On Thu, Jan 29, 2026 at 09:10:00PM +1000, David Gwynne wrote:
> On Thu, Jan 29, 2026 at 10:35:05AM +0100, Claudio Jeker wrote:
> > On Thu, Jan 29, 2026 at 10:53:17AM +1000, David Gwynne wrote:
> > > mbufs are special for lots of reasons, but one is that the total
> > > amount of memory that mbufs can be allocated out of is limited by
> > > mbuf_mem_limit. all the mbuf and cluster pools are subject to that
> > > limit, which is enforced by having these pools use a custom pool
> > > page allocator that checks that limit and accounts for their use
> > > of it.
> > > 
> > > the problem is the pools don't coordinate with each other. when
> > > mbuf_mem_limit is hit, it's possible for a sleeping allocation to
> > > wait on memory in one pool, but when memory is released by another
> > > pool that first one doesn't know about it, and doesn't get woken
> > > up to try and allocate pages that are now free in the backend page
> > > allocator.
> > > 
> > > the simple fix for this is to wakeup the mbuf pools when pages are
> > > returned to the backend mbuf page allocator. if any of the pools have
> > > pending allocation requests, they are moved forward by the wakeup.
> > > 
> > > this means if a system does hit the mbuf mem limit and a lot of
> > > procs/threads get stuck sleeping on mbuf allocations, there's a
> > > better chance they can now be pushed forward if another mbuf pool
> > > backs off and gives memory back to the system.
> > > 
> > > the wakeups are deferred to a task running in the systqmp taskq.
> > > this is the same taskq that the pool gc ops run in. if multiple
> > > mbuf pools have gced pages released, this debounces the wakeup calls
> > > so they only happen once per pool gc run.
> > > 
> > > i could avoid the wakeup calls by only scheduling the task when the
> > > current mbuf_mem_alloc value is close to mbuf_mem_limit, but the pool gc
> > > process is the extremely slow path anyway. the ratio of pool_put
> > > operations to m_pool_free ops is many millions to one.
> > > 
> > > im going to commit this in the next day or two unless there are
> > > objections. oks are welcome too.
> > 
> > OK claudio@
> > 
> > Is the delay introduced deboucing via the task a problem?
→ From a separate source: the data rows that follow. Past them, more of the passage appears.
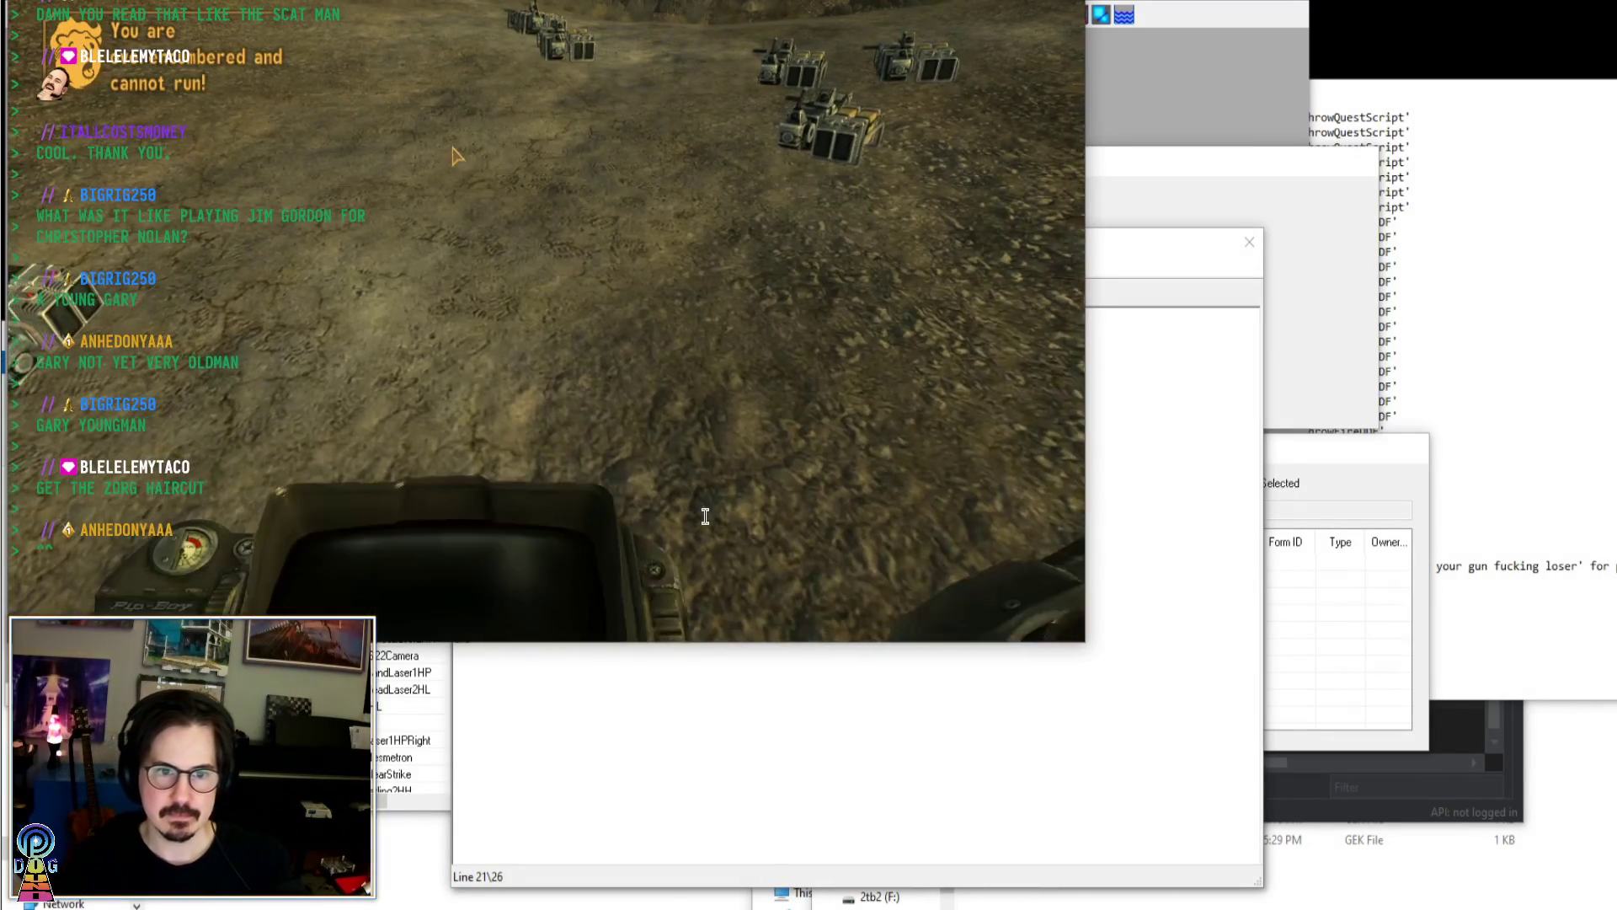
click(472, 122)
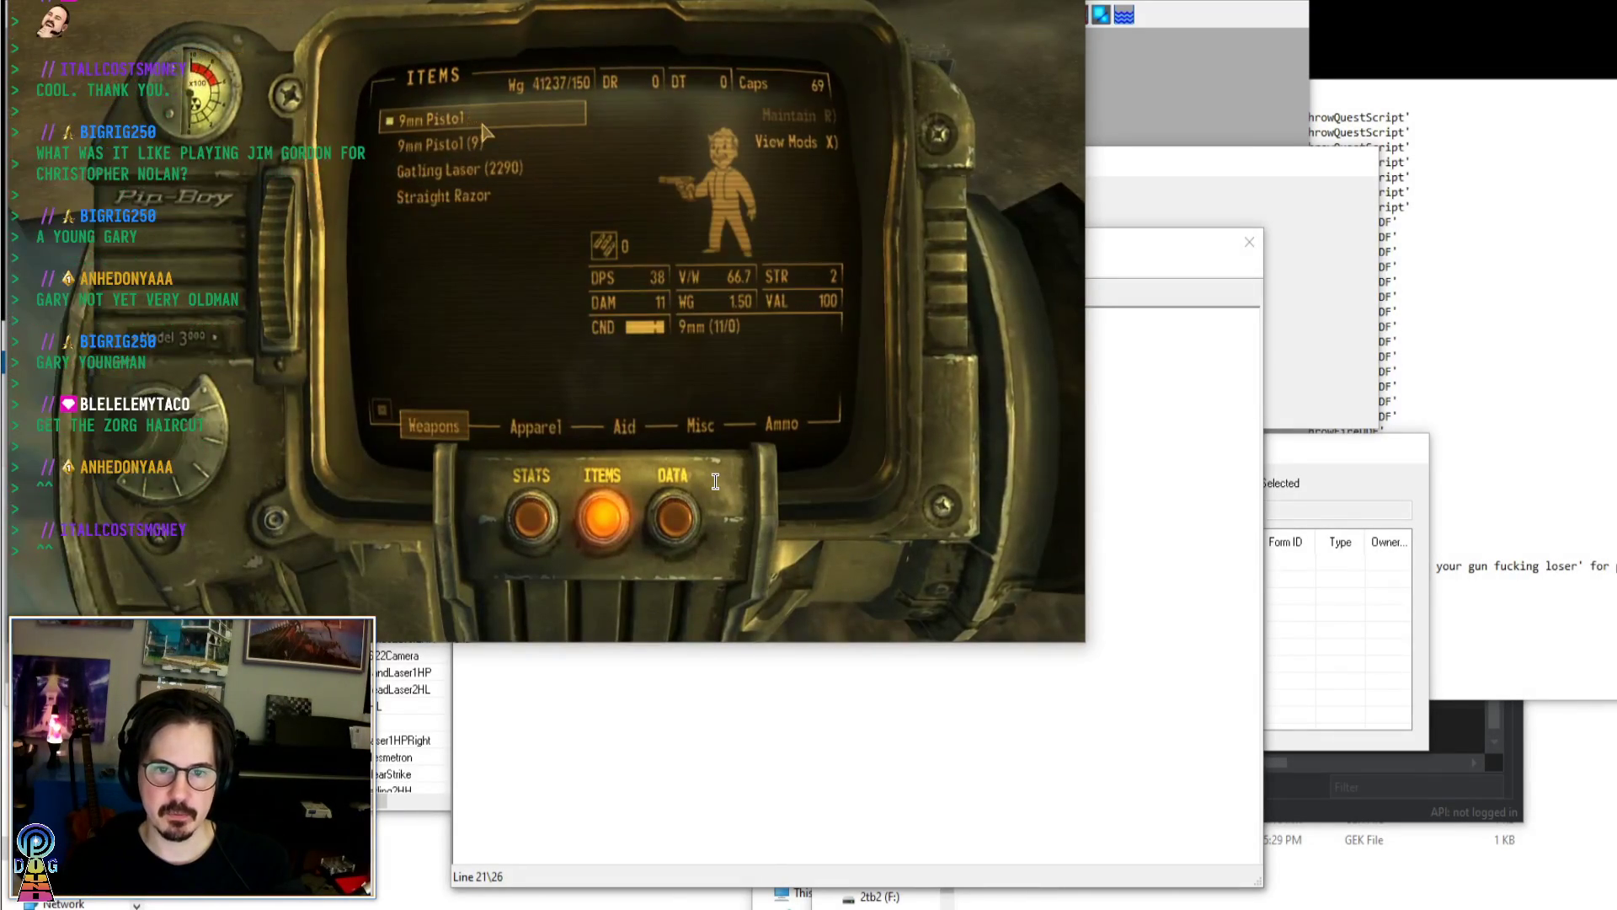
Check the console log, equip the 9mm Pistol again, and recheck the log
key(grave)
key(grave)
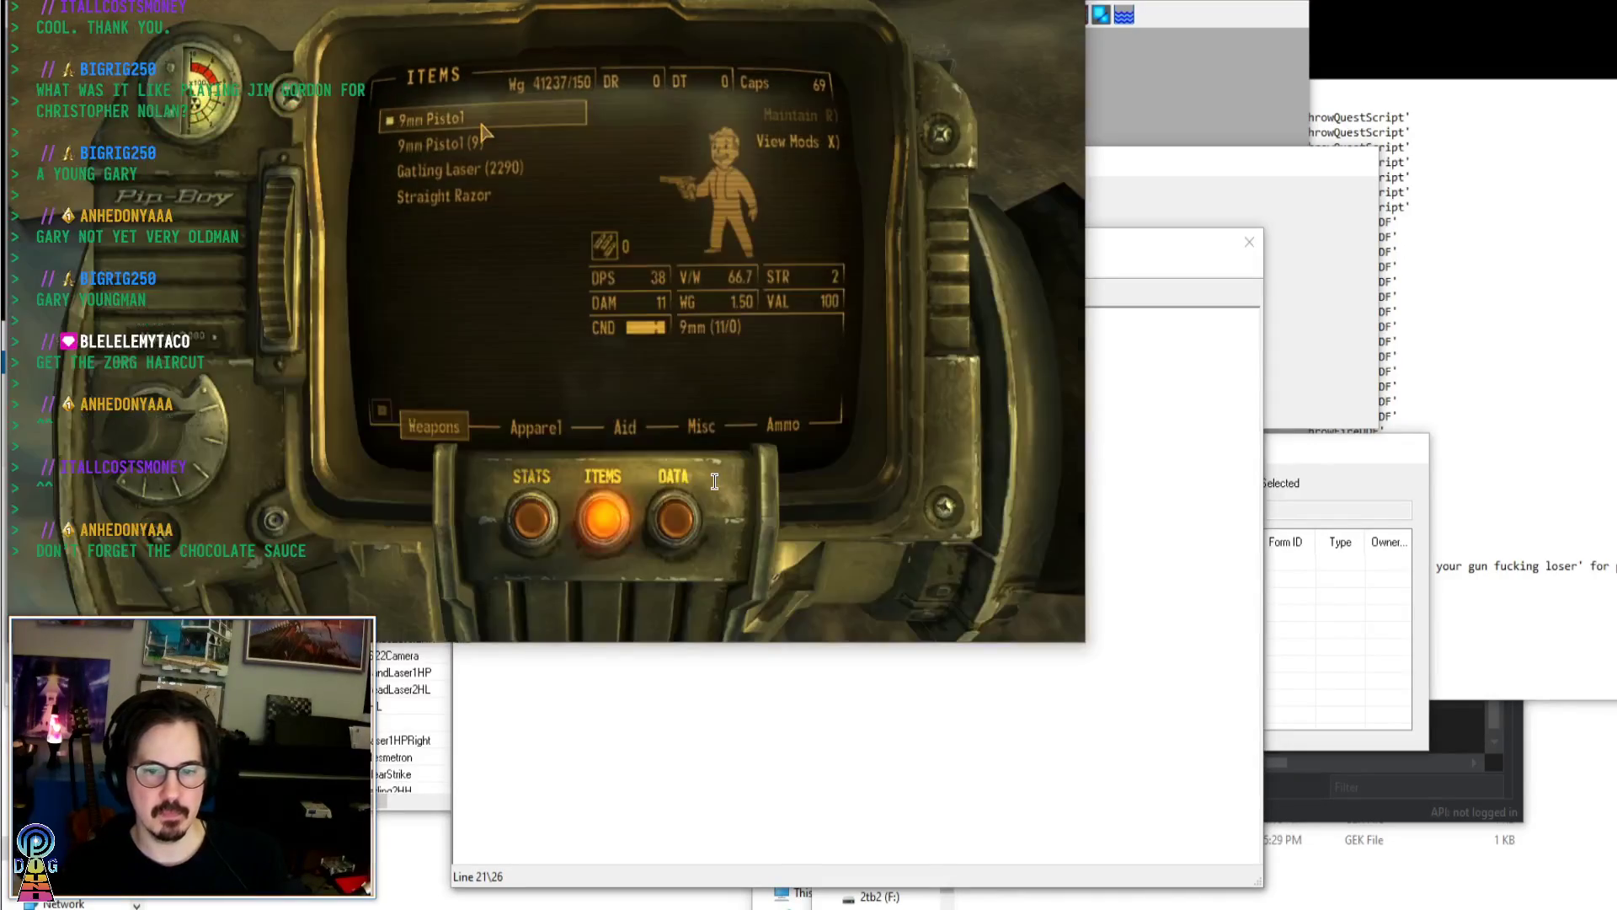
key(grave)
key(grave)
key(Tab)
Once the
> > memory is freed some other pool is able to grab it before the wakeup makes
> > it through.
> 
> at the moment the only thing that can take the just released memory is
> some other pool, so we're not changing that aspect. however, we're
> adding the possibility that another cluster pool that's waiting for the
> memory gets a change to take it too.

I'm currently just worried about these wakeup games because of the
pagedaemon and how all the sleep/wakeup work (or don't work) there.
Delaying wakeups often causes work backlogs to build up which in the worst
case take the system down in a doom spiral.
 
> > Also isn't m_pool_free() already running on the pool gc (and so systqmp)
> > taskq?
> 
> yes, that's where the debouncing comes from. it is possible that
> multiple cluster pools release memory in the same gc run. because the
> wakeups are run in the same thread and serialised by it, there's only
> one wakeup for all those frees.

But you could just call wakeup knowing that only the first one will
actually wakeup a sleeping pool. Calling wakeup on a ident that is not
asleep should be super cheap (not sure if it is right now).
 
> > 
> > > Index: uipc_mbuf.c
> > > ===================================================================
> > > RCS file: /cvs/src/sys/kern/uipc_mbuf.c,v
> > > diff -u -p -r1.302 uipc_mbuf.c
> > > --- uipc_mbuf.c	6 Aug 2025 14:00:33 -0000	1.302
> > > +++ uipc_mbuf.c	29 Jan 2026 00:32:28 -0000
> > > @@ -81,6 +81,7 @@
> > >  #include <sys/pool.h>
> > >  #include <sys/percpu.h>
> > >  #include <sys/sysctl.h>
> > > +#include <sys/task.h>
> > >  
> > >  #include <sys/socket.h>
> > >  #include <net/if.h>
> > > @@ -131,6 +132,9 @@ void	m_zero(struct mbuf *);
> > >  unsigned long mbuf_mem_limit;	/* [a] how much memory can be allocated */
> > >  unsigned long mbuf_mem_alloc;	/* [a] how much memory has been allocated */
> > >  
> > > +void	m_pool_wakeup(void *);
> > > +struct task mbuf_mem_wakeup = TASK_INITIALIZER(m_pool_wakeup, NULL);
> > > +
> > >  void	*m_pool_alloc(struct pool *, int, int *);
> > >  void	m_pool_free(struct pool *, void *);
> > >  
> > > @@ -212,17 +216,13 @@ mbcpuinit(void)
> > >  int
> > >  nmbclust_update(long newval)
> > >  {
> > > -	int i;
> > > -
> > >  	if (newval <= 0 || newval > LONG_MAX / MCLBYTES)
> > >  		return ERANGE;
> > >  	/* update the global mbuf memory limit */
> > >  	atomic_store_long(&nmbclust, newval);
> > >  	atomic_store_long(&mbuf_mem_limit, newval * MCLBYTES);
> > >  
> > > -	pool_wakeup(&mbpool);
> > > -	for (i = 0; i < nitems(mclsizes); i++)
> > > -		pool_wakeup(&mclpools[i]);
> > > +	task_add(systqmp, &mbuf_mem_wakeup);
> > >  
> > >  	return 0;
> > >  }
> > > @@ -1471,6 +1471,18 @@ m_pool_free(struct pool *pp, void *v)
> > >  	(*pool_allocator_multi.pa_free)(pp, v);
> > >  
> > >  	atomic_sub_long(&mbuf_mem_alloc, pp->pr_pgsize);
> > > +
> > > +	task_add(systqmp, &mbuf_mem_wakeup);
> > > +}
> > > +
> > > +void
> > > +m_pool_wakeup(void *null)
> > > +{
> > > +	int i;
> > > +
> > > +	pool_wakeup(&mbpool);
> > > +	for (i = 0; i < nitems(mclsizes); i++)
> > > +		pool_wakeup(&mclpools[i]);
> > >  }
> > >  
> > >  void
> > > 
> > 
> > -- 
> > :wq Claudio
> > 
> 

-- 
:wq Claudio